We report IoU scores in
Table 7. Despite annotation inconsistencies in CVRG-Pano, such as coarse boundaries and the omission of fine-grained obstacles like cables and thin branches, our models maintain strong generalization and achieve high performance, even on data not tailored for precise sky–obstacle segmentation.
The IoU values of the base models on CVRG-Pano closely match those obtained on our internal fisheye test set, indicating good cross-dataset generalization. In contrast to our own dataset, LightGBM post-processing does not systematically improve IoU here: three backbones (b4–b6) exhibit a slight decrease, while EfficientNet-b7 shows only a modest gain. This behaviour is consistent with the nature of the CVRG-Pano annotations, whose coarse boundaries and missing small obstacles penalize boundary-focused refinements that produce sharper, more detailed skylines than those represented in the ground truth. In other words, the meta-model tends to correct visually plausible fine structures (e.g., tree crowns, cables) that are not labeled, which can reduce IoU with respect to the provided masks.

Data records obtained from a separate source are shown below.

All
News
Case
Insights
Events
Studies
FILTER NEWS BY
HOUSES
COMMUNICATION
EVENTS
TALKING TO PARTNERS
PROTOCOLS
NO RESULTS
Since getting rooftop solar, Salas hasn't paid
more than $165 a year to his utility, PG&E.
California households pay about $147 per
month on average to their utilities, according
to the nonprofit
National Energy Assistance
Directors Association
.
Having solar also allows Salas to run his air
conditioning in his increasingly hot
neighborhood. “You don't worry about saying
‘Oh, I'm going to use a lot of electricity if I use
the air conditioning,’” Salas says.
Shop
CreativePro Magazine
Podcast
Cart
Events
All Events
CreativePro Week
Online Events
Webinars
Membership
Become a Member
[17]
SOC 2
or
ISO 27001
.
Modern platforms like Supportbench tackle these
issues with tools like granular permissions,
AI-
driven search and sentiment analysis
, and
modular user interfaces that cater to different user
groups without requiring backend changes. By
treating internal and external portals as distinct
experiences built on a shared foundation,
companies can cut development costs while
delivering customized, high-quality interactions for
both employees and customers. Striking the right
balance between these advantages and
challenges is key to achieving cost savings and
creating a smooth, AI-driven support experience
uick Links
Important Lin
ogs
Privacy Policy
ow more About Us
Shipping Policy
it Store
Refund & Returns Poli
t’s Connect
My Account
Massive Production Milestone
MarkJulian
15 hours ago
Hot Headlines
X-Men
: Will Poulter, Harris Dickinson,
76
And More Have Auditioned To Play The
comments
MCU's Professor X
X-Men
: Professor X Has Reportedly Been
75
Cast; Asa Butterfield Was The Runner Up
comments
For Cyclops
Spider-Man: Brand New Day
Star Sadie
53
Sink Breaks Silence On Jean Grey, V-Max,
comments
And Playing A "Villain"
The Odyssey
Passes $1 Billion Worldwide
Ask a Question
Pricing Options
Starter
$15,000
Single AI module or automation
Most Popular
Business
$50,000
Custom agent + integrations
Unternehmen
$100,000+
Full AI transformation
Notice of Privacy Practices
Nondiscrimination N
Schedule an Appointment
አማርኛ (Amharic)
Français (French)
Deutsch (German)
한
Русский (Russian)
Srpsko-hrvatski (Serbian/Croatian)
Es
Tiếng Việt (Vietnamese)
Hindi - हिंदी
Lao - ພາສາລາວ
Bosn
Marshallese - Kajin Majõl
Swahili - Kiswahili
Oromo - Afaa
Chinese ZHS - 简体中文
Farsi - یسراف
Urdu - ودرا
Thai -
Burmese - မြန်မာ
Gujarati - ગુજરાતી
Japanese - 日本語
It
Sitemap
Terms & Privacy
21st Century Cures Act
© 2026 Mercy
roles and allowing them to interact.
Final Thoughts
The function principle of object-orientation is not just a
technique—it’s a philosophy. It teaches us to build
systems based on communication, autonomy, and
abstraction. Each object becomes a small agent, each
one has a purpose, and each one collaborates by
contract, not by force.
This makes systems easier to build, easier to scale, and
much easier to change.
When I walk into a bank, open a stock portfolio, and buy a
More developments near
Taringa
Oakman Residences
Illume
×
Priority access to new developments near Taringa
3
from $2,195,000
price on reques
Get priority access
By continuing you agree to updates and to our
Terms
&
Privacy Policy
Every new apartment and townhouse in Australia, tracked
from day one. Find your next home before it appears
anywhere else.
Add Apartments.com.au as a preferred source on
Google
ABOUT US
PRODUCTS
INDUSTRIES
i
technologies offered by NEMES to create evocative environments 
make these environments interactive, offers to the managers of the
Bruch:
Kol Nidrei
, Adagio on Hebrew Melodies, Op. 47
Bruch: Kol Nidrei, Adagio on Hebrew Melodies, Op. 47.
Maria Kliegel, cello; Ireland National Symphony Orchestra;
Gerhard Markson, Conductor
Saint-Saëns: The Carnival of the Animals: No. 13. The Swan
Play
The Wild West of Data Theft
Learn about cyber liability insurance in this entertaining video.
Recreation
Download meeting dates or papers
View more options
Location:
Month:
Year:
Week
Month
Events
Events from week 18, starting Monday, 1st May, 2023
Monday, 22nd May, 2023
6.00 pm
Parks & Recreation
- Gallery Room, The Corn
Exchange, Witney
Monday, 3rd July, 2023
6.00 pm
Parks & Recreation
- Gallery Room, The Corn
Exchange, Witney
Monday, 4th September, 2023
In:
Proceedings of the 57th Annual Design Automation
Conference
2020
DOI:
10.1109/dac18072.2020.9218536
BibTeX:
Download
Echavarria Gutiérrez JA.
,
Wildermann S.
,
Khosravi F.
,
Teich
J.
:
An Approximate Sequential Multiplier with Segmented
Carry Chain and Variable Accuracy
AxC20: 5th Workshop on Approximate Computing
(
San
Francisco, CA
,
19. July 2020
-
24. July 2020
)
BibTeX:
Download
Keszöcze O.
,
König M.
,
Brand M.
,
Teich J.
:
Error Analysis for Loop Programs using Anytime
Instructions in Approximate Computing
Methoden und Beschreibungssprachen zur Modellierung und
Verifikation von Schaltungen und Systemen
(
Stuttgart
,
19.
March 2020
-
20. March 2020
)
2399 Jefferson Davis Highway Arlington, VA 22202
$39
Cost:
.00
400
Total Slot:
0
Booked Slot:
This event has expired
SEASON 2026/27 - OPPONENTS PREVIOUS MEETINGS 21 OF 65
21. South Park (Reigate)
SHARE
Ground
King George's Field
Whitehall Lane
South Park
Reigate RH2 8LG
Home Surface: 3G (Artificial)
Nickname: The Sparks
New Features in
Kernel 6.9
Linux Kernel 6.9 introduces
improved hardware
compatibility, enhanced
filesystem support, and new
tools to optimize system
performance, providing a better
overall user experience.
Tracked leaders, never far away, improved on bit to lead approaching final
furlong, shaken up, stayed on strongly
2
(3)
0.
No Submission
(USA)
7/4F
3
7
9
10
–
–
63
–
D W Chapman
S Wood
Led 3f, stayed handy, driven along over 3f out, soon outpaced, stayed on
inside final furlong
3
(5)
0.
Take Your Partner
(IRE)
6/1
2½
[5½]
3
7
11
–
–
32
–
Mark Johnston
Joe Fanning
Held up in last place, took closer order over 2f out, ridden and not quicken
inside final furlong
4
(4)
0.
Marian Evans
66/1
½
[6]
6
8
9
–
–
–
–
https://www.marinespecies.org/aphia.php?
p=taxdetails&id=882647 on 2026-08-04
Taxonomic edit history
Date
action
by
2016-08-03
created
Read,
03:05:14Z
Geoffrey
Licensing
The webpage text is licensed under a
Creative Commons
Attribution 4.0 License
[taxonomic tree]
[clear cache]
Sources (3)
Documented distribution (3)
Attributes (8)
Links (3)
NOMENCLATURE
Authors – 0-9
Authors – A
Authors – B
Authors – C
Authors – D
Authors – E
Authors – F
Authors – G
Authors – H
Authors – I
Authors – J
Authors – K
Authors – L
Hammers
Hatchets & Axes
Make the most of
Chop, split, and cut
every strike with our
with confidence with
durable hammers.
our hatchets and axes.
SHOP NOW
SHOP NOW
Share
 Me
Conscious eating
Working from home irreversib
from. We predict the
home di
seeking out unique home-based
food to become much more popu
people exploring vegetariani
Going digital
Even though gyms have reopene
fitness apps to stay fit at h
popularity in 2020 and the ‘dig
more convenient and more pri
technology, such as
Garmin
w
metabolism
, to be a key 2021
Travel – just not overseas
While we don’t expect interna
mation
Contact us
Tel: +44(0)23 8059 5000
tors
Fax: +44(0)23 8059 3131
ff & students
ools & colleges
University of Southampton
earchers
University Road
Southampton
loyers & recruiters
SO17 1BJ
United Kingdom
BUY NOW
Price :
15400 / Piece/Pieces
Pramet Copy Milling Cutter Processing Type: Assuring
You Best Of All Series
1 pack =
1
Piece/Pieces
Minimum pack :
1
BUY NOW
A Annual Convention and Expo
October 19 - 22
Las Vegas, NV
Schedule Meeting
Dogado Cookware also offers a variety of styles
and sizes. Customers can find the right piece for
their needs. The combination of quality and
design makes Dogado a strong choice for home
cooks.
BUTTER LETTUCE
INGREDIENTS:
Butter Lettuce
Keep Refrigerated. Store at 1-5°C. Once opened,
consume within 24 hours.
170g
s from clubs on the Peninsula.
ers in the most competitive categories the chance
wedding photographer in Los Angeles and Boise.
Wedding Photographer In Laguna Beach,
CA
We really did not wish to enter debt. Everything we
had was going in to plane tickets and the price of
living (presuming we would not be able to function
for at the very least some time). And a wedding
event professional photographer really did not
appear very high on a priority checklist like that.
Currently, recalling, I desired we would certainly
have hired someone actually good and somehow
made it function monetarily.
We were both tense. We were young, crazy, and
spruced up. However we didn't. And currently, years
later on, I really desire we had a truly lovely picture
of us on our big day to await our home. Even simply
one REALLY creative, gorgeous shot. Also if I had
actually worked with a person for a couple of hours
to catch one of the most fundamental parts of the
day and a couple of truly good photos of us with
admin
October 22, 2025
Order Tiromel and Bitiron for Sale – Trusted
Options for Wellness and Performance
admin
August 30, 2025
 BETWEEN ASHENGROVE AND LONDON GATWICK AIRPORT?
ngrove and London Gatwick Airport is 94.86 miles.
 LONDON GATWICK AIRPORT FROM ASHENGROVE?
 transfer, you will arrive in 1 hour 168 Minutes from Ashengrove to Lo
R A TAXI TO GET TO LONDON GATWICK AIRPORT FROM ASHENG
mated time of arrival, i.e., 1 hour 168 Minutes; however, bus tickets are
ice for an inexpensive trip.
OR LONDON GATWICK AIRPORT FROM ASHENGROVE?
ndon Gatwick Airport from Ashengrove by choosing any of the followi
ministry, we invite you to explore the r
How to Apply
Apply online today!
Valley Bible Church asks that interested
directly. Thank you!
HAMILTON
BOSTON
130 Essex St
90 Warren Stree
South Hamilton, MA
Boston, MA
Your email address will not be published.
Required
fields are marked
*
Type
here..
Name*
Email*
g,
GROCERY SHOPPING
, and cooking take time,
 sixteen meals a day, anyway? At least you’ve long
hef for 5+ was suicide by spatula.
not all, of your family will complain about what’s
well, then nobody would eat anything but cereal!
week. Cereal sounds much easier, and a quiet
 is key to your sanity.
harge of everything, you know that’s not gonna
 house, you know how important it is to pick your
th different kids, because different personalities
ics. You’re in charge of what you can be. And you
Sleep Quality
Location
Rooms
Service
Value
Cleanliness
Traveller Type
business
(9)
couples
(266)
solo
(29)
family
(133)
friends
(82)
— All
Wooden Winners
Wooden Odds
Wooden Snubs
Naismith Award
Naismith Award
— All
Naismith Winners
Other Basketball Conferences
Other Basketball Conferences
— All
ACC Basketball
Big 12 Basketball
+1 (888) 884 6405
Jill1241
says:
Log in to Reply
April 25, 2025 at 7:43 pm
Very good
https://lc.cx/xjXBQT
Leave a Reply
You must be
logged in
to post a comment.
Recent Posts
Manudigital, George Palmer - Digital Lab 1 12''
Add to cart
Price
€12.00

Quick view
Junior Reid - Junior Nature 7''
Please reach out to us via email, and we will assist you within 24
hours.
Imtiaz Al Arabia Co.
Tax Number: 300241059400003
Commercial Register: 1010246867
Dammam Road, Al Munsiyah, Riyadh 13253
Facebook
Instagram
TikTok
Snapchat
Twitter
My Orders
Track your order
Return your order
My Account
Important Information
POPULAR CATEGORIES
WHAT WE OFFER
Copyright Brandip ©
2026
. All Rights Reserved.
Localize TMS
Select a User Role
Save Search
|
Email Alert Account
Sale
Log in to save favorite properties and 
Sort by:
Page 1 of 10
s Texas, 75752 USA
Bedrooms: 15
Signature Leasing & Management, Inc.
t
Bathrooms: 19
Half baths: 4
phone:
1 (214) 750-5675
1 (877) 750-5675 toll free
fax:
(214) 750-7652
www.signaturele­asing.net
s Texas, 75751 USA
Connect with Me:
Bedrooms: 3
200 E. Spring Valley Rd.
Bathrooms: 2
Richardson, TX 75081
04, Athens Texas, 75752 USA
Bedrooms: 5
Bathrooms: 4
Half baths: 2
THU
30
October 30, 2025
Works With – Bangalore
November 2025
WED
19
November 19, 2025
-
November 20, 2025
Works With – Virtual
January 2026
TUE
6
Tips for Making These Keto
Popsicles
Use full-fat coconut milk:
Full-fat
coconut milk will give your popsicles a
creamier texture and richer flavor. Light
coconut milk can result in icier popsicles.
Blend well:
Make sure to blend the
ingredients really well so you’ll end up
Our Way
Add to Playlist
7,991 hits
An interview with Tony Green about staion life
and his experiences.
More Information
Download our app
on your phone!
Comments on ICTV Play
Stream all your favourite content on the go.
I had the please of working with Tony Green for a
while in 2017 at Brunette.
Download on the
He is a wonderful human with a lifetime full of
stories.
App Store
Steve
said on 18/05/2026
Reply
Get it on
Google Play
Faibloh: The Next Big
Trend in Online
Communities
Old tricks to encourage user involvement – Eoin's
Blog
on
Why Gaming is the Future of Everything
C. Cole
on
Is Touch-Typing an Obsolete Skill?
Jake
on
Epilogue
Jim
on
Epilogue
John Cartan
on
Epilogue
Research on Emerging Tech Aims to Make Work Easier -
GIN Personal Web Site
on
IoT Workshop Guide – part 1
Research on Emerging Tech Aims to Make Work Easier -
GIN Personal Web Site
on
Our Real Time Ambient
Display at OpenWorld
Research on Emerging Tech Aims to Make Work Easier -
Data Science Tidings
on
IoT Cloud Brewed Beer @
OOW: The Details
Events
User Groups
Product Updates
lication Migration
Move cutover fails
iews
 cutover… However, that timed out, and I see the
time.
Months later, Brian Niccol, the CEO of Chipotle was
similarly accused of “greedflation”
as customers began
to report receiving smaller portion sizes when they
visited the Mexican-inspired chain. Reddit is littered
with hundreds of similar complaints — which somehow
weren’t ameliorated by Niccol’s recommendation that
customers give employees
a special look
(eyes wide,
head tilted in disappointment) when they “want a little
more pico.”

Nevertheless, all configurations achieve IoUs around 95–96% on this external dataset, underscoring the robustness of the proposed pipeline. From a practical perspective, the LightGBM-refined predictions may be particularly valuable not for maximizing IoU on CVRG-Pano, but for upgrading the quality of its sky annotations by supplying more accurate, high-resolution sky–obstacle boundaries.
4.5. End-to-End Runtime Performance on CPU and GPU
We evaluated the runtime of the main components of the segmentation pipeline for EfficientNet-b4, b5, b6, and b7 backbones. For each model, we measured the total time required for all CNN forward passes across the three input resolutions used in our pipeline (512 × 512, 1024 × 1024, and 2048 × 2048), together with the time spent on handcrafted feature extraction and subsequent LightGBM inference. All timings are averaged over 42 fisheye images of size 1024 × 1024. CPU experiments were performed on an Intel Core i5-1335U (1.3 GHz). For GPU measurements, CNN inference was executed on an NVIDIA H100 (80 GB VRAM) hosted in a server with an AMD EPYC 9124 (3 GHz), while feature extraction and LightGBM inference remained CPU-bound. The full set of results is reported in
Table 8.
On the CPU-only configuration, the end-to-end latency ranges from 16.8 s (EfficientNet-b4) to 30.7 s (EfficientNet-b7). The CNN stage accounts for more than 90% of this cost and is itself dominated by the 2048 × 2048 forward pass, which represents roughly 70–80% of the total CNN runtime. For comparison, a single 1024 × 1024 CNN forward pass requires only 2.8–5.6 s on CPU, so the complete multi-scale + LightGBM pipeline is approximately 5–6× slower than a single-resolution prediction. This highlights the computational price of the improved accuracy obtained with multi-scale inference and post-processing.
On the GPU configuration, multi-scale CNN inference becomes inexpensive, with total forward times between 0.33 s and 0.50 s depending on the backbone. A single 1024 × 1024 CNN pass on the H100 requires only 0.06–0.12 s, illustrating the lower bound achievable on high-end accelerators. However, the overall runtime (2.4–2.8 s) is dominated by CPU-side feature extraction and LightGBM inference, whose performance depends primarily on the host CPU rather than on the GPU. As a result, differences between backbones shrink to only a few hundred milliseconds, making the most accurate model (EfficientNet-b7) essentially cost-neutral on GPU. In contrast, on CPU-only systems, smaller backbones such as b4 or b5 offer a more favorable accuracy–latency trade-off while retaining strong segmentation performance.